Hij traint al tijden ook een tweede club, in dit geval is dat dit seizoen SVH. Hij beseft echter dat in deze tijd met alle beperkingen en extra druk op de maatschappij en het voetbal, je relatie altijd voorrang heeft en niet ten koste mag gaan van het trainerschap. De overheid verwacht volgens hem te veel onuitvoerbare acties van ons
De eerste vier wedstrijden heeft zijn ploeg verloren, maar na een verandering van speelwijze zijn er wedstrijden gewonnen waaronder van toenmalige koploper Vitesse Delft.

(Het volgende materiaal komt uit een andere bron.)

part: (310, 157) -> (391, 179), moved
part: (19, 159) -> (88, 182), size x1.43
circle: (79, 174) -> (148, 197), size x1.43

Eerder heb ik de kwaliteiten van mijn spelersgroep waarschijnlijk iets overschat. Je moet namelijk tactische kwaliteiten en discipline hebben om in de tweede klasse te kunnen acteren. Sommige spelers uit mijn selectie hebben nog nooit op dit niveau gespeeld. Daarnaast stopte mijn aanvoerder en prima de sterk acterende Zakaria. In zijn kielzog stopten er nog twee spelers. Dat maakte mij moeilijk om dat adequaat op te vangen, want de overschrijvingstermijn was al afgelopen toen die spelers bekend maakten te gaan stoppen”.
Speelwijze
“Ik moet er heel hard aan trekken als trainer en als coach om ze in een speelwijze te laten voetballen die ten opzichte van de tegenstander standaard goed is. We hebben nu gekozen voor snelle spelers voorin. We spelen dan in een 5-3-2 systeem. Dat blijkt heel goed uit te pakken, zelfs tegen, toenmalige, koploper Vitesse Delft. Wij stellen ons nu iets meer verdedigend. Dat blijkt punten op te leveren en weinig gele kaarten.
Beker
Het bekerseizoen was overigens snel klaar bij Te Werve. “Dat was wel balen, want op doelsaldo, kwamen we één doelpunt te kort. “Ik denk nog steeds terug aan de bekerwedstrijd tegen Ajax, een paar jaar geleden. Die belevenis pakken ze mij nooit meer af", aldus Huib van Oostrom Soede. “Ik had wel gedacht dat we dit seizoen verder zouden zijn, maar dat blijkt niet zo. Als we geluk hebben en een goede reeks spelen zou een periodetitel mogelijk zijn. Maar wij moeten eerst gewoon voor handhaving gaan spelen".